### 作業課題
ページ本文によると、コタロウくんが保健所に連れて来られて収容されたのはなぜですか。

認知症で寝たきりの犬を殺処分から救い出せ! 2週間のケアで自力で歩けるようになり、穏やかな表情取り戻す

渡辺 陽 渡辺 陽

殺処分が決まっている

コタロウくんは、とある高齢者が飼っていたが、その人が入院することになり、保健所に連れて来られて収容された。

ネコリパブリック首相あさかさん(@els4gat)たちは、週に一度、殺処分予定の猫がいないか確認の電話をして、殺処分対象の猫がいたら引き出しに行っている。猫を迎えに行くとコタロウくんがいたという。

「コタロウは、冷たいコンクリートの床の上に横たわっていました。気になって保健所の職員さんに聞くと、『認知症と寝たきりのため、今週中に殺処分することが決まっている』とのことでした。そこで、急遽引き出しをしようということになりました」

コタロウを引き出そう!

職員はあさかさんに、「睾丸あたりも真っ赤で、おそらく腫瘍があるだろう。血便や血尿も出ているので、もう長くない」と告げた。

横たわり、微動だにしないコタロウくんの姿を見て、あさかさんたちは、「最期が殺処分だなんて悲しすぎる」と思った。

「自分たちで看取ってあげられないか、とスタッフみんなで話し合いました。現在、クラウドファンディングに挑戦している『ちびびの森シェルター』には、ひろい玄関があり、そこにマットを敷いてあげたらコタロウのお世話もできる!!コタロウを引き出そう!とみんなで決意しました」

普段、ネコリパブリックでは、主に猫の保護活動を行っているが、たまに“イヌリパ”を発動することもある。これまで何匹ものワンコたちを救い出し、新しい飼い主さんに繋げることも密かにしてきたという。

「ボランティアさんの中でもワンコの介護をしていた方もおり、満場一致でコタロウをネコリパの子にする!と決めたのです」

薬漬けにされていた

コタロウくんは、夜鳴きが激しいとのことで、高齢の飼い主さんによって安定剤や睡眠剤などで薬漬けにされていた。

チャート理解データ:
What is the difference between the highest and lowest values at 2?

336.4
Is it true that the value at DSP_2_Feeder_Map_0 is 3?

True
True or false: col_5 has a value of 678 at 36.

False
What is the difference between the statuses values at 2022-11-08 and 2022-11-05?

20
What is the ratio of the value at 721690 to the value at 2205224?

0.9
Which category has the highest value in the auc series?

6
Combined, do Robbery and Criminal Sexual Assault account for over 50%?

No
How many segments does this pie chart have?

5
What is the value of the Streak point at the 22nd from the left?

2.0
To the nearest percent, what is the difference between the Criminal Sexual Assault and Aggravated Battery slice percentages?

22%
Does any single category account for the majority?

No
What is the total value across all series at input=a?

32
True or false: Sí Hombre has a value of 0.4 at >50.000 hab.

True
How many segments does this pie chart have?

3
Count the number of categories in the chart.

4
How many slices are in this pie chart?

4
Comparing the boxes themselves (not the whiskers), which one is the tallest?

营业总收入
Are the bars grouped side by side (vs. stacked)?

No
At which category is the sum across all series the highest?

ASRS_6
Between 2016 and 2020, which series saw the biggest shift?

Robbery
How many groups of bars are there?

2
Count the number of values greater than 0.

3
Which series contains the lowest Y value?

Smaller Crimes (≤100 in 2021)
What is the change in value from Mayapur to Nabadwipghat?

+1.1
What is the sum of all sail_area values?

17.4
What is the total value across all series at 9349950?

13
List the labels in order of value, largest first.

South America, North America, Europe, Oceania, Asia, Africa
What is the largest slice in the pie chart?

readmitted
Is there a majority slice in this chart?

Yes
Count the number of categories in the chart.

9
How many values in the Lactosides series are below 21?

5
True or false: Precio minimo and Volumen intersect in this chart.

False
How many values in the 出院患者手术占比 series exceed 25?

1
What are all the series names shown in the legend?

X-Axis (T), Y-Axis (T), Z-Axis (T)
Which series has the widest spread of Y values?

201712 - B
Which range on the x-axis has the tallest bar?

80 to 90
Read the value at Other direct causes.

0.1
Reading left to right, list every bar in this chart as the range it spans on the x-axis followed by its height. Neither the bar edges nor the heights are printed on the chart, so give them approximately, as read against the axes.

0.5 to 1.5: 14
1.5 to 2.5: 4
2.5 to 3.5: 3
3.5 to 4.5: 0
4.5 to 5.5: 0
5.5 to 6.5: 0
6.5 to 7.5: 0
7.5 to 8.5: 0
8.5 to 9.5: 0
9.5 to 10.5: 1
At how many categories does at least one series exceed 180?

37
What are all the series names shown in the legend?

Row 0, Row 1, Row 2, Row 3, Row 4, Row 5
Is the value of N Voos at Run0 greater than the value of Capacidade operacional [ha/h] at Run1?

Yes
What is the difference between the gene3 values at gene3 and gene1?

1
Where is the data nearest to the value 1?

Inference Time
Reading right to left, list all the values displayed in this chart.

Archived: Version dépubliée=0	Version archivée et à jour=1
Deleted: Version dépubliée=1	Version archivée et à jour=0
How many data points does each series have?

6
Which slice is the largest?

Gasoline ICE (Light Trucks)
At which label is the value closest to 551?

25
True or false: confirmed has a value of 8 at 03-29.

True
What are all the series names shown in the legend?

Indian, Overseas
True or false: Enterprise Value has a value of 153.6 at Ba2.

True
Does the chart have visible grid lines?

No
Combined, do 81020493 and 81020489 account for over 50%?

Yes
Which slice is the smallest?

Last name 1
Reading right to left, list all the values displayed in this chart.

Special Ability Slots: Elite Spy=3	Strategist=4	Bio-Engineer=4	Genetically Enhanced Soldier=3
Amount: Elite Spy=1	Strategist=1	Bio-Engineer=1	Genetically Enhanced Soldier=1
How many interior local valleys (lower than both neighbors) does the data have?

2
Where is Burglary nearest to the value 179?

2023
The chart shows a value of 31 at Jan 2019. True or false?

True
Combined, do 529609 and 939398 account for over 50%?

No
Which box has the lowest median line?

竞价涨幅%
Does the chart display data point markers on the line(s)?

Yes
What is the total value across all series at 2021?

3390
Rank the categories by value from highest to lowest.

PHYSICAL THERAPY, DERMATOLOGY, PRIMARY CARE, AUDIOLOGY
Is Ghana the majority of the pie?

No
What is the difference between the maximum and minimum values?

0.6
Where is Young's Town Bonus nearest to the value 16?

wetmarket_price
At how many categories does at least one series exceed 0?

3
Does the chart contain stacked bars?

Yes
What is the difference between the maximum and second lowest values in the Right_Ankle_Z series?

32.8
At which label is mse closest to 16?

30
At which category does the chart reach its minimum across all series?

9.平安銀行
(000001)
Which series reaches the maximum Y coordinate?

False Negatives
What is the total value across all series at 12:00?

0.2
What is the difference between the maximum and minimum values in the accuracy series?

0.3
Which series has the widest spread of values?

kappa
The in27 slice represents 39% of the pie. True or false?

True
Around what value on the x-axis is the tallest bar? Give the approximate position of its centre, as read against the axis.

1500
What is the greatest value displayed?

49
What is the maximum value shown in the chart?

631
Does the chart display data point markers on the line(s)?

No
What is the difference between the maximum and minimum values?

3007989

### 回答
コタロウくんを飼っていた高齢者が入院することになったためです。